Classification of Hemorrhagic Shock in Trauma
- The severity of hemorrhagic shock in trauma is classified into four classes based on the volume of blood lost, which guides ongoing resuscitation efforts.
| Shock Class | Volume Loss | Clinical Manifestations |
|---|---|---|
| Class 1 | Up to 15% | Heart rate is mildly elevated or unchanged. No alteration in blood pressure, pulse pressure, or respiratory rate. |
| Class 2 | 15% to 30% | Heart rate and respiratory rate increase. Pulse pressure begins to narrow, but systolic blood pressure remains unchanged or slightly decreased. |
| Class 3 | 30% to 40% | Significant fall in blood pressure and changes in mental status occur. Heart rate and respiratory rate are significantly elevated. Urine output decreases, and capillary refill is prolonged. |
| Class 4 | > 40% | Profound hypotension with narrow pulse pressure. Marked tachycardia, altered mental status, and minimal to absent urine output. |
Secondary Survey and Investigations
- Focused Assessment Sonography for Trauma (FAST): Ultrasonography is a critical bedside tool used to rapidly evaluate the intraperitoneal cavity and pleural spaces for accidental trauma, helping to detect occult internal bleeding or organ injury.
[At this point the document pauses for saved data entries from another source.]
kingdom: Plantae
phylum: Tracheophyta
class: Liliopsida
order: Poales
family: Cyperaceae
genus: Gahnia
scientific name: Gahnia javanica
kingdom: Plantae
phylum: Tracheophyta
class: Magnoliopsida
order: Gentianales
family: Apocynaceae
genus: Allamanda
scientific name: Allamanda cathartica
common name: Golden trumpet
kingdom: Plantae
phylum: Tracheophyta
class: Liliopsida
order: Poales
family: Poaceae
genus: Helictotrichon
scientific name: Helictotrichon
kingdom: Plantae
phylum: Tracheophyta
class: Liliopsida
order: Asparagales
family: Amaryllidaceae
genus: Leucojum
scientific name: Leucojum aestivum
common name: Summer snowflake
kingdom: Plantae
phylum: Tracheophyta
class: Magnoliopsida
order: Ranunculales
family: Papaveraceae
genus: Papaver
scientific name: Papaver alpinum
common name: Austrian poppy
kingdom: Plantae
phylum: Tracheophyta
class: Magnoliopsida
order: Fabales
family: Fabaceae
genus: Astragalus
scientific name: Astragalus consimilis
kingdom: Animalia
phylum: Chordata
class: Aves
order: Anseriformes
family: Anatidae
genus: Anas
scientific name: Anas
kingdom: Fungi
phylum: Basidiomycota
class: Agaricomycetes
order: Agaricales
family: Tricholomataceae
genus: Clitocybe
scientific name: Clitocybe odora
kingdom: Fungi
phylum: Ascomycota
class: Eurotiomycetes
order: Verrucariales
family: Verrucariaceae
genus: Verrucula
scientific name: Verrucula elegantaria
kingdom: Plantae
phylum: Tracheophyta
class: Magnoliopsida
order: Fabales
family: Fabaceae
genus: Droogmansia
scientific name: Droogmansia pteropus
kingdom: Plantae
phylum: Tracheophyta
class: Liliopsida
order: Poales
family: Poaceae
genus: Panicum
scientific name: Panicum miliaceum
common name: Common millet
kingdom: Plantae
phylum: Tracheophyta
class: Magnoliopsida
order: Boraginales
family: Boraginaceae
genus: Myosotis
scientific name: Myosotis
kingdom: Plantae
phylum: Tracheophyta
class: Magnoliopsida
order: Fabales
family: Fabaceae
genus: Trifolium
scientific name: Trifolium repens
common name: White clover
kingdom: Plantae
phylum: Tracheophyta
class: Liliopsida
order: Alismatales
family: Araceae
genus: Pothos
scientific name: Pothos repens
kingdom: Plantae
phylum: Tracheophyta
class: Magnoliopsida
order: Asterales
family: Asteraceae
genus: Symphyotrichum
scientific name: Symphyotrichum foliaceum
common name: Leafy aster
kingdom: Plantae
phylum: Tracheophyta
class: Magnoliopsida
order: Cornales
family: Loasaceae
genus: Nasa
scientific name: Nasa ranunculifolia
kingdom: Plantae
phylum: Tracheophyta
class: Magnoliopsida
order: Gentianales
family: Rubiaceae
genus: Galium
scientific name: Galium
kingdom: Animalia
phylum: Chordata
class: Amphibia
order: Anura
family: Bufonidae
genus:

- Neuroimaging: A non-contrast Computed Tomography (NCCT) of the head and cervical spine is the primary imaging modality of choice to assess for epidural hematoma, subdural hematoma, intracranial hemorrhage, and cerebral edema.
- Radiography: Plain radiographs of the chest and pelvis should be obtained to identify concomitant injuries such as pulmonary contusions, rib fractures, or pelvic fractures.
- Laboratory Investigations: Send critical samples including a complete blood count, blood grouping and cross-matching, arterial blood gas, lactate, and a coagulation profile (PT/aPTT) to monitor for disseminated intravascular coagulation (DIC) or massive transfusion needs.